**Activity**
Only the line containing "link:task_add_and_share_infrastructure.html[Add and share" and the lines after it, through the end of the data below, are to be returned, each exactly as it stands.
[Information provided — start]
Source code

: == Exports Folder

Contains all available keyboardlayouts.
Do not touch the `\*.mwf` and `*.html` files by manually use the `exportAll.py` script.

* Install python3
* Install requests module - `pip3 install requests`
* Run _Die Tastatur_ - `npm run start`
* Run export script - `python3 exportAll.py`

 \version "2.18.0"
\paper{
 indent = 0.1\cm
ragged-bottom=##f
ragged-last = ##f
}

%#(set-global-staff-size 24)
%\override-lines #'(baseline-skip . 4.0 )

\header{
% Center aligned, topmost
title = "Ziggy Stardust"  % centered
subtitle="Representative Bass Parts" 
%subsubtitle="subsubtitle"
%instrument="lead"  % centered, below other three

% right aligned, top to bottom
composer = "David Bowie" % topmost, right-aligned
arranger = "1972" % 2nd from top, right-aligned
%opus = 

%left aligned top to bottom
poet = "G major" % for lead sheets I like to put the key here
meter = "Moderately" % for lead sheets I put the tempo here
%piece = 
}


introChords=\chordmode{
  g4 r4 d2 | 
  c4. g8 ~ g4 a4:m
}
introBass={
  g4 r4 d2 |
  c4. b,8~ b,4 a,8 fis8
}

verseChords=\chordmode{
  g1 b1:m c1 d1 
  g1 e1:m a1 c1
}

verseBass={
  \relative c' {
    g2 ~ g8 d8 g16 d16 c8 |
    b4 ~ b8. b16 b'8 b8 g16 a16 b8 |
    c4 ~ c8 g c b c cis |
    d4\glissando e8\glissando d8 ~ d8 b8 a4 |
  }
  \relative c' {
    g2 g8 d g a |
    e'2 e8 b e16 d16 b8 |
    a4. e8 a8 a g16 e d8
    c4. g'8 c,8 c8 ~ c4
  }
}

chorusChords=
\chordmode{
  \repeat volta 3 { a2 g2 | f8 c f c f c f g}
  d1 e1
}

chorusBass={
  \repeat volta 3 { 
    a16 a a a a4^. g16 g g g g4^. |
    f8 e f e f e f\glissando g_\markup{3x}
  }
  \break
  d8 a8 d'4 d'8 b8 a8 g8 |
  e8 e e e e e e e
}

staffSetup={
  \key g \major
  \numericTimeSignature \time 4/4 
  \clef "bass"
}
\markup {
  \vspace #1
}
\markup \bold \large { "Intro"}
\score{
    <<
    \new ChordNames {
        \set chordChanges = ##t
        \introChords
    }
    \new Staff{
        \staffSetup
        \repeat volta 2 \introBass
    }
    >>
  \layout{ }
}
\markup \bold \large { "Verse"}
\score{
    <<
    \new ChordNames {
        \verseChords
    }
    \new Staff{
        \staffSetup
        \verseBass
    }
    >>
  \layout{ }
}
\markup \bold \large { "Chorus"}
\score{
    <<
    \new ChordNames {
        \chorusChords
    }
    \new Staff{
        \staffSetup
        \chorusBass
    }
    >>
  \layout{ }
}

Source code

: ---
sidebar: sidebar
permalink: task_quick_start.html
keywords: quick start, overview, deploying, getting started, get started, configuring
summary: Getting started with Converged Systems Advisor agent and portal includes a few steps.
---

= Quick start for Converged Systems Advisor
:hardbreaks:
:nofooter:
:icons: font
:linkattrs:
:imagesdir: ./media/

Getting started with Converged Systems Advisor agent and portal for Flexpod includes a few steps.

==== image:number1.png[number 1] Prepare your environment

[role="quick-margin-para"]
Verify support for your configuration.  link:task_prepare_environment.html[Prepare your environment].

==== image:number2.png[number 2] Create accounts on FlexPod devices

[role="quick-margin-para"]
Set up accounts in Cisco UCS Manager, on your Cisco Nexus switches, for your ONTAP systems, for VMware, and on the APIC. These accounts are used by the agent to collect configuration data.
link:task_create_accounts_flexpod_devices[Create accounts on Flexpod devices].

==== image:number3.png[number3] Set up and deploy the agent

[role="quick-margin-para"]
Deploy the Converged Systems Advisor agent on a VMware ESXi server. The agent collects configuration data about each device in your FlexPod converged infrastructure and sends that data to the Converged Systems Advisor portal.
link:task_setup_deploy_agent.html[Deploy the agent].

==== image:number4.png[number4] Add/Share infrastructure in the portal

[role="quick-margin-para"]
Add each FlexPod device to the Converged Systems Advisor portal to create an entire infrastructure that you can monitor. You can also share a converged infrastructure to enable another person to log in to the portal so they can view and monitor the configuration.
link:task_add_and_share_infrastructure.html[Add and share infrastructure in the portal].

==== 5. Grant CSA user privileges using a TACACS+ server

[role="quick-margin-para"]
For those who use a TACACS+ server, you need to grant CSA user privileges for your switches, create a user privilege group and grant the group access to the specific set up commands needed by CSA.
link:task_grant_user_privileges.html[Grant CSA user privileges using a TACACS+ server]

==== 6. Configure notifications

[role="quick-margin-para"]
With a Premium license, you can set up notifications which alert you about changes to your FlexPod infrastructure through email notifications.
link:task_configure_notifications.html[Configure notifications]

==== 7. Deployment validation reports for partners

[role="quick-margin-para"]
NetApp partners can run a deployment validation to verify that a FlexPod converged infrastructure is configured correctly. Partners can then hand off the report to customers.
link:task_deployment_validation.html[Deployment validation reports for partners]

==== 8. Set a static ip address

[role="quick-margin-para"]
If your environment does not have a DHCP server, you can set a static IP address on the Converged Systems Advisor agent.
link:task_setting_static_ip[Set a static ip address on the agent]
[Information provided — finish]
**Exercise output**
link:task_add_and_share_infrastructure.html[Add and share infrastructure in the portal].

==== 5. Grant CSA user privileges using a TACACS+ server

[role="quick-margin-para"]
For those who use a TACACS+ server, you need to grant CSA user privileges for your switches, create a user privilege group and grant the group access to the specific set up commands needed by CSA.
link:task_grant_user_privileges.html[Grant CSA user privileges using a TACACS+ server]

==== 6. Configure notifications

[role="quick-margin-para"]
With a Premium license, you can set up notifications which alert you about changes to your FlexPod infrastructure through email notifications.
link:task_configure_notifications.html[Configure notifications]

==== 7. Deployment validation reports for partners

[role="quick-margin-para"]
NetApp partners can run a deployment validation to verify that a FlexPod converged infrastructure is configured correctly. Partners can then hand off the report to customers.
link:task_deployment_validation.html[Deployment validation reports for partners]

==== 8. Set a static ip address

[role="quick-margin-para"]
If your environment does not have a DHCP server, you can set a static IP address on the Converged Systems Advisor agent.
link:task_setting_static_ip[Set a static ip address on the agent]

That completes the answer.